--- Directions ---
Print every entry exactly as written and exclude all images.

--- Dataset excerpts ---
>>>>

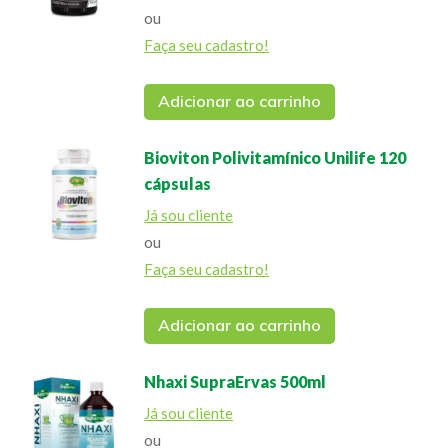
ou
Faça seu cadastro!
Adicionar ao carrinho
Bioviton Polivitamínico Unilife 120
cápsulas
Já sou cliente
ou
Faça seu cadastro!
Adicionar ao carrinho
Nhaxi SupraErvas 500ml
Já sou cliente
ou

<<<<

--- Response area ---
ou
Faça seu cadastro!
Adicionar ao carrinho
Bioviton Polivitamínico Unilife 120
cápsulas
Já sou cliente
ou
Faça seu cadastro!
Adicionar ao carrinho
Nhaxi SupraErvas 500ml
Já sou cliente
ou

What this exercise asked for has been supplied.